A new mapping project has discovered that a majority of rural communities in Vietnam are still living on land contaminated with unexploded bombs and landmines.
As many as 82 percent of rural districts and towns across the country face this problem, Colonel Nguyen Van Xuong told a conference in Hanoi on Thursday, where officials and experts disccussed measures to clear post-war unexploded ordnance.
Xuong said the national map, a project of the military's Technology Center for Bomb and Mine Disposal, can visually reveal where the remnants of war are.
The center has surveyed the country’s almost entire landmass and found that more than 9,000 out of 11,000 rural communities still have unexploded ordnance. In acreage terms, the contaminated areas total 6.1 million hectares.
These include towns and districts in the central provinces of Nghe An, Ha Tinh, Quang Binh, Quang Tri and Thua Thien-Hue, where the most intensive battles took place during the Vietnam War.
Xuong said more affected communities will be identified when inspectors move to the next phase of their investigation.

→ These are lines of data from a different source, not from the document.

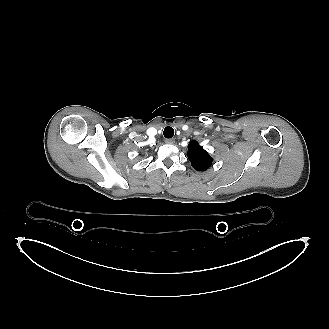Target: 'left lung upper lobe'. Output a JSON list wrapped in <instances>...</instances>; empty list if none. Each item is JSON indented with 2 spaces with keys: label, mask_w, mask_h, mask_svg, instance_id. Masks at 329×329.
Returning a JSON list of instances; mask_svg holds the SVG:
<instances>
[{
  "label": "left lung upper lobe",
  "mask_w": 329,
  "mask_h": 329,
  "mask_svg": "<svg viewBox=\"0 0 329 329\" xmlns=\"http://www.w3.org/2000/svg\"><path fill=\"white\" fill-rule=\"evenodd\" d=\"M188 157L192 167L198 171L207 170L213 161V158L196 141L188 145Z\"/></svg>",
  "instance_id": "5c2ea615"
}]
</instances>
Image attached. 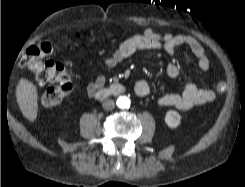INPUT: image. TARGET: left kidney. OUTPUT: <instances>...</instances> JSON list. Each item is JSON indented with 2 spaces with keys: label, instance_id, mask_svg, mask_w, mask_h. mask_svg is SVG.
<instances>
[{
  "label": "left kidney",
  "instance_id": "5707ae66",
  "mask_svg": "<svg viewBox=\"0 0 245 187\" xmlns=\"http://www.w3.org/2000/svg\"><path fill=\"white\" fill-rule=\"evenodd\" d=\"M180 119H181V116L177 111L169 110L166 112L164 120L168 127L176 128L180 124Z\"/></svg>",
  "mask_w": 245,
  "mask_h": 187
}]
</instances>
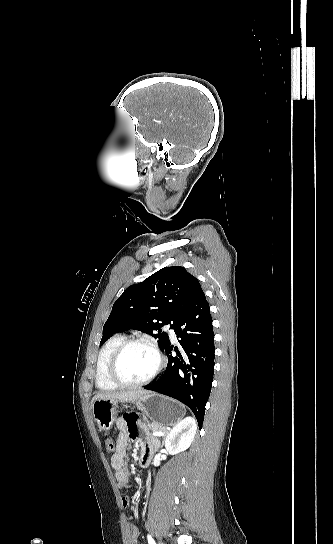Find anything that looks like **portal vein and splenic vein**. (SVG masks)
Returning a JSON list of instances; mask_svg holds the SVG:
<instances>
[{
	"label": "portal vein and splenic vein",
	"mask_w": 333,
	"mask_h": 544,
	"mask_svg": "<svg viewBox=\"0 0 333 544\" xmlns=\"http://www.w3.org/2000/svg\"><path fill=\"white\" fill-rule=\"evenodd\" d=\"M153 435H156V436H163L164 435V432H153Z\"/></svg>",
	"instance_id": "portal-vein-and-splenic-vein-1"
}]
</instances>
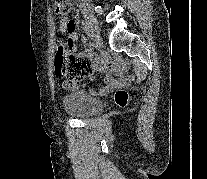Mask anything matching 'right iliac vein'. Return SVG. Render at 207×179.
<instances>
[{
  "instance_id": "1",
  "label": "right iliac vein",
  "mask_w": 207,
  "mask_h": 179,
  "mask_svg": "<svg viewBox=\"0 0 207 179\" xmlns=\"http://www.w3.org/2000/svg\"><path fill=\"white\" fill-rule=\"evenodd\" d=\"M83 17L93 33L100 37V28L97 18L91 12H83Z\"/></svg>"
}]
</instances>
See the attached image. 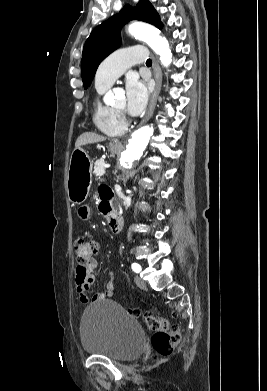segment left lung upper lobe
<instances>
[{"mask_svg":"<svg viewBox=\"0 0 267 391\" xmlns=\"http://www.w3.org/2000/svg\"><path fill=\"white\" fill-rule=\"evenodd\" d=\"M141 20L162 28L160 17L148 0H140L135 8L126 5L116 14L97 26L87 39L81 61L84 88L87 89L98 65L121 44L120 31L129 20Z\"/></svg>","mask_w":267,"mask_h":391,"instance_id":"left-lung-upper-lobe-1","label":"left lung upper lobe"}]
</instances>
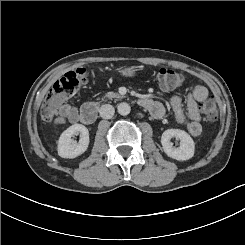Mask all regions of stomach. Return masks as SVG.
Listing matches in <instances>:
<instances>
[{"mask_svg": "<svg viewBox=\"0 0 245 245\" xmlns=\"http://www.w3.org/2000/svg\"><path fill=\"white\" fill-rule=\"evenodd\" d=\"M137 71V67L136 66H130V67H126V68H120L119 72L126 77H132L135 75V72Z\"/></svg>", "mask_w": 245, "mask_h": 245, "instance_id": "1", "label": "stomach"}]
</instances>
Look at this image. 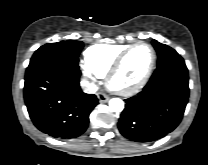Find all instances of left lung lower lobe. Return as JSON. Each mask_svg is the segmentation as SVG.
<instances>
[{"instance_id":"obj_1","label":"left lung lower lobe","mask_w":208,"mask_h":165,"mask_svg":"<svg viewBox=\"0 0 208 165\" xmlns=\"http://www.w3.org/2000/svg\"><path fill=\"white\" fill-rule=\"evenodd\" d=\"M188 84V69L181 56L159 64L143 90L125 100L120 133L132 141L149 142L173 131L188 103Z\"/></svg>"}]
</instances>
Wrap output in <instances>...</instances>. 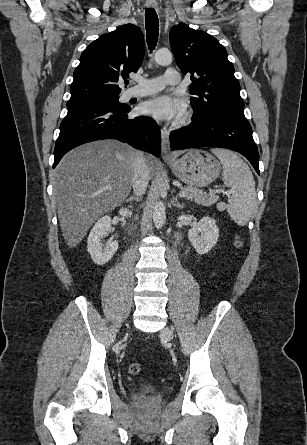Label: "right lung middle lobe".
<instances>
[{"mask_svg": "<svg viewBox=\"0 0 307 445\" xmlns=\"http://www.w3.org/2000/svg\"><path fill=\"white\" fill-rule=\"evenodd\" d=\"M118 100H119V95L93 96V97L69 100V102L67 103V107L71 108L78 105L95 104V103H111V104H116L118 106L126 107V105L120 104Z\"/></svg>", "mask_w": 307, "mask_h": 445, "instance_id": "1", "label": "right lung middle lobe"}]
</instances>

Deputy Minister of the Vietnam People’s Army Colonel General Nguyen Chi Vinh said scattered throughout the country, landmines and explosive remnants of war have claimed the lives of more than 50,000 people and injured 60,000 others, adding that most of the victims are either main income earners or children.
Vietnam is receiving international support for its national mine action program over the next five years. The U.S. alone has pledged $12 million for mine clearance in Vietnam.